__CONSIGNE__.
D'après le texte sur l'élection présidentielle, par quoi Coty avait-il su devenir populaire ?

__TEXTE SOURCE__.
-*-
Telle que l'a voulue Ch de Gaulle, dans l'esprit même de la Constitution de 58, l'élection présidentielle, au-dessus des partis qu'il méprisait tant et lui semblèrent toujours avoir dressé un rempart entre le peuple et la nation, est une rencontre entre un homme seul et le peuple. Réalité toujours un peu faussée : l'histoire depuis 65 aura montré qu'un homme si prestigieux soit-il, mais non appuyé par un parti puissant n'a aucune chance de réaliser un score correct (4)

Il n'empêche une campagne est une rencontre qui se fait ou non, une histoire qui se raconte, qu'on se raconte et même si le storytelling a quelque chose d'abusif, il n'en reste pas moins exact qu'elle échaffaude une représentation, une thématique, une illusion qui prend ou ne prend pas, quelque part entre les mois de janvier et de février.

C'est donc une image de président qu'il faut construire c'est-à-dire de quelqu'un qui est prae c'est-à-dire devant, de quelqu'un qui non seulement siège devant mais serait capable de vous entraîner en avant, et donc d'entremêler exigence du progrès et soucis de l'ordre. En son temps quelqu'un comme Coty avait su devenir populaire par son absence de charisme, sa vertu non populaire mais ordinaire. Mais c'était un temps où les présidents n'ayant aucun pouvoir, où ceci n'avait nulle importance. Mais ce pays qui n'en est pas à une contradiction près, n'a pas désappris d'espérer un héros qui tels Clemenceau ou de Gaulle lui permette de se dépasser et de reconquérir une place à la hauteur de sa prestigieuse histoire. En même temps qu'il rêve d'une période calme et donc de temps, sinon de président ... ordinaires.

Ce qu'en son temps Max Weber nommait charisme. (5)

Pas plus qu'une réélection ne se fait sur un simple bilan, une élection ne se peut réussir sur la seule admonestation du sortant, ou la répulsion qu'il engendrerait. On aura reproché à de Gaulle son pouvoir personnel, à Giscard sa dérive monarchique, à Mitterrand son byzantinisme. Mais ce n'est pas suffisant.

Préjugés idéologiques, avanies misogynes et construction ambivalente d'une image tout ceci, pris ensemble, peut expliquer qu'aujourd'hui un Hollande puisse apparaître plus acceptable, en tout cas moins répulsif qu'une Aubry pour cette frange de l'électorat centriste voire droitier qui pourrait flotter encore.

Pour autant Aubry, une fois sa candature posée, demeure plutôt discrète. Ce qui est une autre manière de se préserver et de prendre de la hauteur.

 

 

 

 

 


1) IFOP pour France Soir

2 ) C'est bien ce que Vichy allait lui reprocher justifiant son procès que d'ailleurs le régime ne poursuivra pas jusqu'au bout

3)

Le contenu de cette page nécessite une version plus récente d’Adobe Flash Player.
-*-
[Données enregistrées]

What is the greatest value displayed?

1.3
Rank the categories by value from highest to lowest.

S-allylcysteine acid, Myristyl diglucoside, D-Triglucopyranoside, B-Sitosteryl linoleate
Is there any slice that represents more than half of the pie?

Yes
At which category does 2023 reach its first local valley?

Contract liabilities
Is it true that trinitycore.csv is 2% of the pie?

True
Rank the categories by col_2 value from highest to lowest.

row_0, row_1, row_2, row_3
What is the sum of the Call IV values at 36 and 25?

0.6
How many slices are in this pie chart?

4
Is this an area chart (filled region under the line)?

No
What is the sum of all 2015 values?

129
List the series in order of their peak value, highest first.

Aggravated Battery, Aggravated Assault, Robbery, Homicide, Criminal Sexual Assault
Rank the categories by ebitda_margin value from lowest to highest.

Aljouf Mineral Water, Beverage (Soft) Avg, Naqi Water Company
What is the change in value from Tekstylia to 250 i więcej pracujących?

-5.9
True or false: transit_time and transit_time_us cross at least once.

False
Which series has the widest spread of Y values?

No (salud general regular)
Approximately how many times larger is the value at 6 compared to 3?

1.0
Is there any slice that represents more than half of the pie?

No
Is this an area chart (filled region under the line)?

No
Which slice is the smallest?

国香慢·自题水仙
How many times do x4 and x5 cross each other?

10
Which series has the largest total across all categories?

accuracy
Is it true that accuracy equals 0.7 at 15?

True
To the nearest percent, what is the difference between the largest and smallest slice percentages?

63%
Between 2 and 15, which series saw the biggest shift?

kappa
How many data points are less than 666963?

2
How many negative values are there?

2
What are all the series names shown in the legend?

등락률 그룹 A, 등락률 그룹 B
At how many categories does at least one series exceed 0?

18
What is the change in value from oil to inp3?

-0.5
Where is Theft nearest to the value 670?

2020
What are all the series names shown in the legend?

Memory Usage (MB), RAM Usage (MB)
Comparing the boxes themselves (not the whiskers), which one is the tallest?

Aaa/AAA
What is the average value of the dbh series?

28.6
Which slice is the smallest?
-*-
__CORRIGÉ__.
Par son absence de charisme, sa vertu non populaire mais ordinaire.